The idea behind the Grammar of Graphics is to provide a set of components with which all statistical charts can be specified. This conceptual framework enables q developers to create data- or domain- specific charts without needing to rely on a visualization library providing the chart they are after. The GG library provides a rich set of geometries that can be mapped to data, and composed to build up custom charts consisting of many data sets at once, and arranging individual charts into a single data display, as shown below.
In addition to the components for specifying visualizations, common layouts are available within the library enabling visualization of hierarchical data:
Iterative analysis through custom visualization
Pairing the components available in the library with q’s expressive composition, domain-specific visualizations can be built iteratively with very little code to aid both in EDA as well as communication and reporting. For example, although a candlestick chart is not directly included in the library, the chart can be simply constructed by stacking two geometries together and setting the fill colour to indicate the direction of movement.
// A vertical rectangle between the open and close
.qp.interval[ohlc; `date; `open; `close]
// A line segment between the high and low
.qp.segment[ohlc; `date; `high; `date; `low]
This simple chart is used in combination with other geometries in the below left image, building up moving averages, moving average convergence/divergence, and indicators into one chart. These geometries are typically added iteratively to the chart to check hypotheses and test relationships within the data:
Multi dimensional data
Multi-dimensional data can be handled simply by adding additional attributes to any geometry, such as fill colour and opacity, or by faceting as shown previously. However, these strategies require two primary dimensions, those used for positioning the geometries. This visually favours the positional dimensions since position is a much more effective indicator for graphical perception than attributes such as fill colour and opacity, according to a study by Cleveland and McGill.

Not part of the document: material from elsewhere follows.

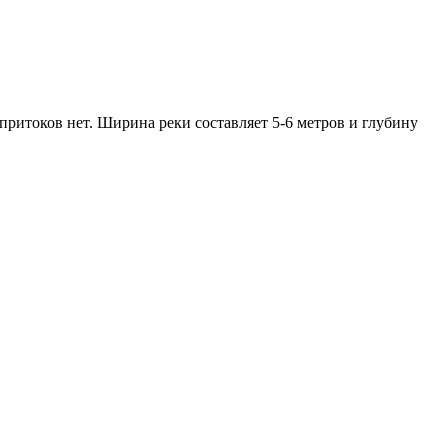
притоков нет. Ширина реки составляет 5-6 метров и глубину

Using the flexibility of the Grammar of Graphics, custom displays such as Parallel Coordinate Charts, as shown below, can be created despite not being included as a first-class chart. Parallel Coordinates can be an effective way of visualizing multi-dimensional data on many parallel unaligned scales, allowing each dimension to be used as a positional dimension. The chart below depicts the relationships between eight features of diamonds data. This visualization technique can be scaled horizontally to add many additional features of the data, though the more distant two dimensions lay within the visual, the more difficult it is to derive their relationship.
The use of data visualization accelerates exploratory data analysis and enables communication of quantitative information to others. KX Analyst includes visualization tools designed to leverage the performance of kdb+ for non-developer analysts through the Visual Inspector, as well as q developers through the GG library.

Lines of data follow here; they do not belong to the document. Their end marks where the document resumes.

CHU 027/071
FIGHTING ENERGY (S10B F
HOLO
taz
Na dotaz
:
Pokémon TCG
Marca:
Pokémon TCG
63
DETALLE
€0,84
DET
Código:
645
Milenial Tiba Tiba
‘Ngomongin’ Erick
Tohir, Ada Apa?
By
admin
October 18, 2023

In the next article, we will examine the kdb+ development environment and developer tools available in KX Analyst.
The data used in these examples is open source and publicly available from the following sources.
- Anscombe’s Quartet: https://gist.github.com/ericbusboom/b2ac1d366c005cd2ed8c
- TLC Trip Record Set: http://www.nyc.gov/html/tlc/html/about/trip_record_data.shtml
- NYC Weather: https://www.ncdc.noaa.gov/cdo-web/datasets/GHCND/locations/CITY:US360019/detail
- Map of the Market: https://github.com/atcemgil/notes/blob/master/fe588/sp500f.csv
- MACD: https://finance.yahoo.com/quote/AAPL/history?period1=1454302800&period2=1475294400&interval=1d&filter=history&frequency=1d
- Diamonds: https://github.com/implydata/datazoo/blob/master/diamonds.csv
William S. Cleveland; Robert McGill. (1984). Graphical Perception: Theory, Experimentation, and Application to the Development of Graphical Methods. Journal of the American Statistical Association, Vol. 79, No. 387, pp. 531-554.